Le journaliste d’investigation Ivan Golunov avait été faussement accusé de trafic de drogue, mais la réaction de la société civile russe a fait reculer le pouvoir : il a été innocenté hier faute de preuves.

Le journaliste d’investigation russe Ivan Golunov dans la cage des accusés lors de sa comparution en justice le 8 juin à Moscou, accusé de trafic de drogue. Les charges ont été levées hier.
Le journaliste d’investigation russe Ivan Golunov dans la cage des accusés lors de sa comparution en justice le 8 juin à Moscou, accusé de trafic de drogue. Les charges ont été levées hier. © AFP / Vasily MAXIMOV / AFP

Il est donc possible de faire reculer Vladimir Poutine ! C’est la grande leçon de la volte-face des autorités judiciaires russes hier, qui ont levé les invraisemblables accusations qui pesaient contre le journaliste d’investigation Ivan Golunov. 

Le jeune journaliste du site indépendant russe Meduza, qui enquêtait sur des affaires de corruption dans la police, s’est retrouvé arrêté, accusé de trafic de drogue à grande échelle, et tabassé par les policiers pour avoir refusé de signer des aveux. 

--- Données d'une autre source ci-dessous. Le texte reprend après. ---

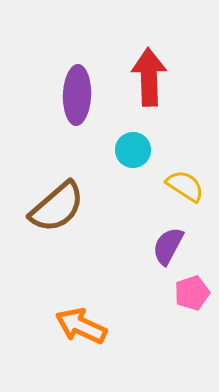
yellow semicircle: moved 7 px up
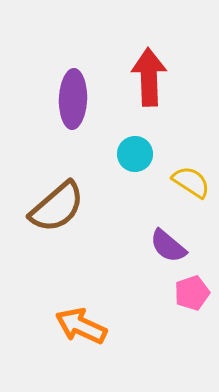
purple ellipse: moved 4 px left, 4 px down
cyan circle: moved 2 px right, 4 px down
yellow semicircle: moved 6 px right, 4 px up
purple semicircle: rotated 78 degrees counterclockwise
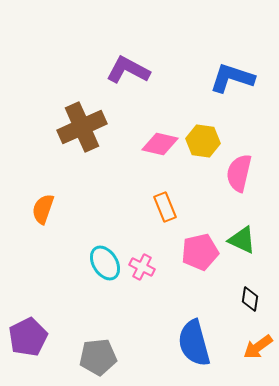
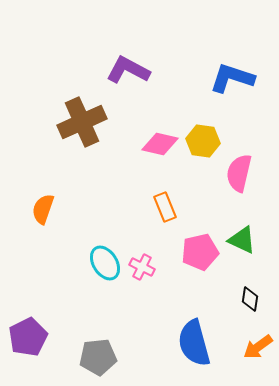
brown cross: moved 5 px up
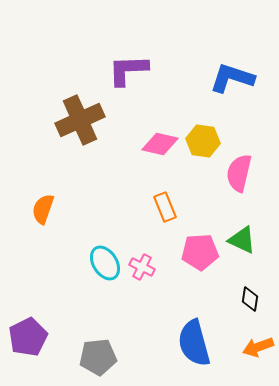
purple L-shape: rotated 30 degrees counterclockwise
brown cross: moved 2 px left, 2 px up
pink pentagon: rotated 9 degrees clockwise
orange arrow: rotated 16 degrees clockwise
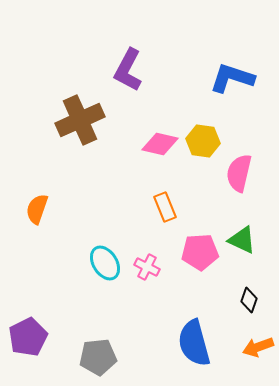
purple L-shape: rotated 60 degrees counterclockwise
orange semicircle: moved 6 px left
pink cross: moved 5 px right
black diamond: moved 1 px left, 1 px down; rotated 10 degrees clockwise
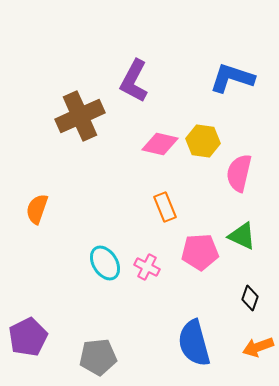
purple L-shape: moved 6 px right, 11 px down
brown cross: moved 4 px up
green triangle: moved 4 px up
black diamond: moved 1 px right, 2 px up
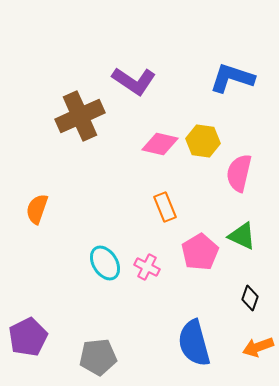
purple L-shape: rotated 84 degrees counterclockwise
pink pentagon: rotated 27 degrees counterclockwise
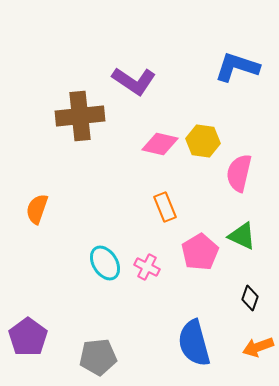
blue L-shape: moved 5 px right, 11 px up
brown cross: rotated 18 degrees clockwise
purple pentagon: rotated 9 degrees counterclockwise
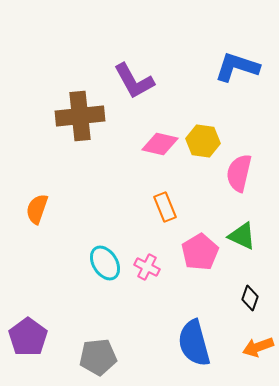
purple L-shape: rotated 27 degrees clockwise
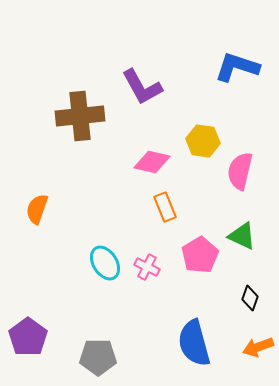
purple L-shape: moved 8 px right, 6 px down
pink diamond: moved 8 px left, 18 px down
pink semicircle: moved 1 px right, 2 px up
pink pentagon: moved 3 px down
gray pentagon: rotated 6 degrees clockwise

La réaction de la société civile russe a été immédiate, puissante - et victorieuse. Les collègues d’Ivan Golunov dans le petit cercle des médias indépendants se sont mobilisés face à une affaire visiblement montée de toutes pièces.

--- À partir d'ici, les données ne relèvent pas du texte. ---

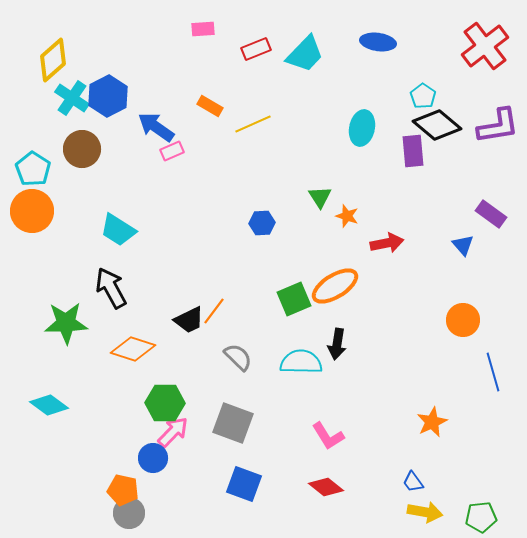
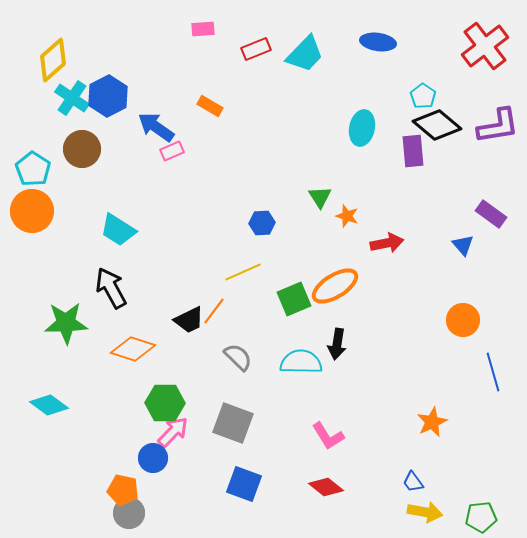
yellow line at (253, 124): moved 10 px left, 148 px down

Trois quotidiens indépendants ont publié lundi la même « une » avec ce titre : « nous sommes tous Ivan Golunov ». Quelque 25 000 personnes s’étaient inscrites pour participer aujourd’hui à une manifestation prévue à Moscou. C’est beaucoup dans un pays où le pouvoir ne plaisante pas avec la contestation.

Incontestablement, le Kremlin a voulu arrêter les frais rapidement ; sans doute parce que l’initiative ne venait pas du sommet, mais de policiers qui se pensaient invulnérables. Ceux-ci ont d’ailleurs été sanctionnés.

Le Kremlin a vite pris ses distances avec une affaire d’autant plus embarrassante qu’elle a éclaté alors que Vladimir Poutine se trouvait au Forum de Saint Petersburg pour soigner l’image de la Russie. Un signe de ce malaise est venu du soutien de la patronne de la chaîne du Kremlin, Russia Today, au journaliste poursuivi.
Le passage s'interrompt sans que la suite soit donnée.